Garrison is a painter and art professor with degrees in painting from Southern Illinois University, California State University-Long Beach, and the University of Wisconsin-Milwaukee. She has exhibited her oil paintings in galleries in New York, Illinois, Wisconsin, Missouri, Georgia, Oregon, and California, and is in over 80 private collections across the US. At the University of Missouri, she has taught Painting and the History of Graphic Design. Now Lee Ann is focused on painting with the luxury of time on her side. In her studio she is researching the watersheds in Missouri, especially the watershed that connects her own backyard to the Little Bonne Femme Creek on to the Missouri River. "I have loved and been fascinated by the dendritic system of water, the branching system of streams to rivers and lakes, since I was a little kid.” She has also created paintings of the dendritic systems of trees from roots to branches, and even the same system in the branching of human capillaries and veins. “I love painting observations of these systems as my main subject."

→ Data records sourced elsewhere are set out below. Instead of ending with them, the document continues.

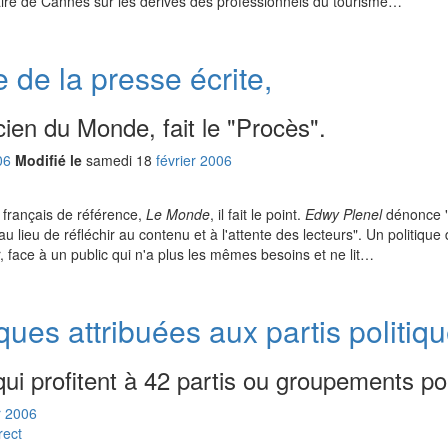
le maire de Cannes sur les dérives des professionnels du tourisme…
e de la presse écrite,
ien du Monde, fait le "Procès".
06
Modifié le
samedi
18
fév
rier
2006
n français de référence,
Le Monde
, il fait le point.
Edwy Plenel
dénonce "
u lieu de réfléchir au contenu et à l'attente des lecteurs". Un politique
r, face à un public qui n'a plus les mêmes besoins et ne lit…
ues attribuées aux partis politiqu
qui profitent à 42 partis ou groupements pol
r
2006
rect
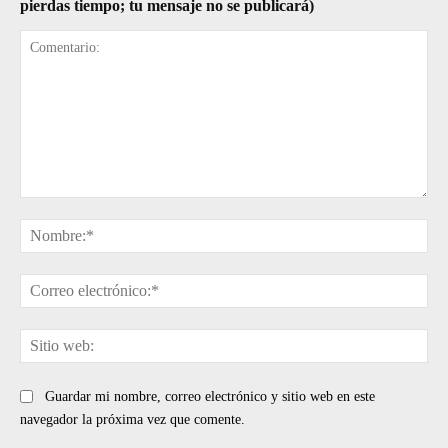
pierdas tiempo; tu mensaje no se publicará)
Comentario:
No
Cor
ele
Sit
web
Guardar mi nombre, correo electrónico y sitio web en este
navegador la próxima vez que comente.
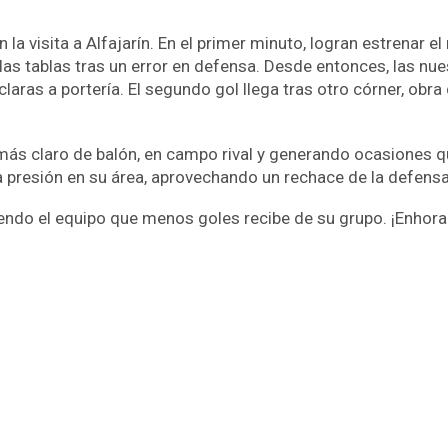
 la visita a Alfajarín. En el primer minuto, logran estrenar e
las tablas tras un error en defensa. Desde entonces, las nu
aras a portería. El segundo gol llega tras otro córner, obra 
más claro de balón, en campo rival y generando ocasiones qu
na presión en su área, aprovechando un rechace de la defensa 
endo el equipo que menos goles recibe de su grupo. ¡Enhor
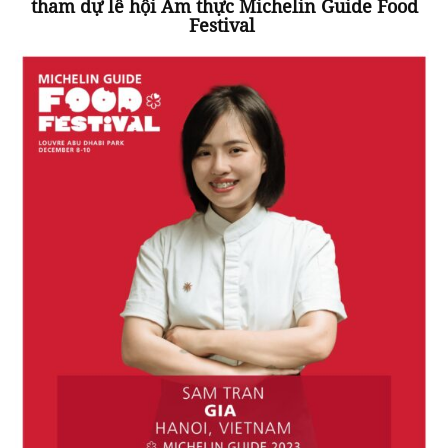
tham dự lễ hội Ẩm thực Michelin Guide Food
Festival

Looking back on her career, Lee Ann shares a highlight. Garrison said she loved her position as the Director of the School of Visual Studies and was thrilled when Dr. Cathleen Fleck accepted the position, arriving in late July. "Out of all of the universities where I have worked, Mizzou has been my favorite place. I love the faculty in the School of Visual Studies. They all have such great research and creative projects going on. And seeing the students in our school excel is always great."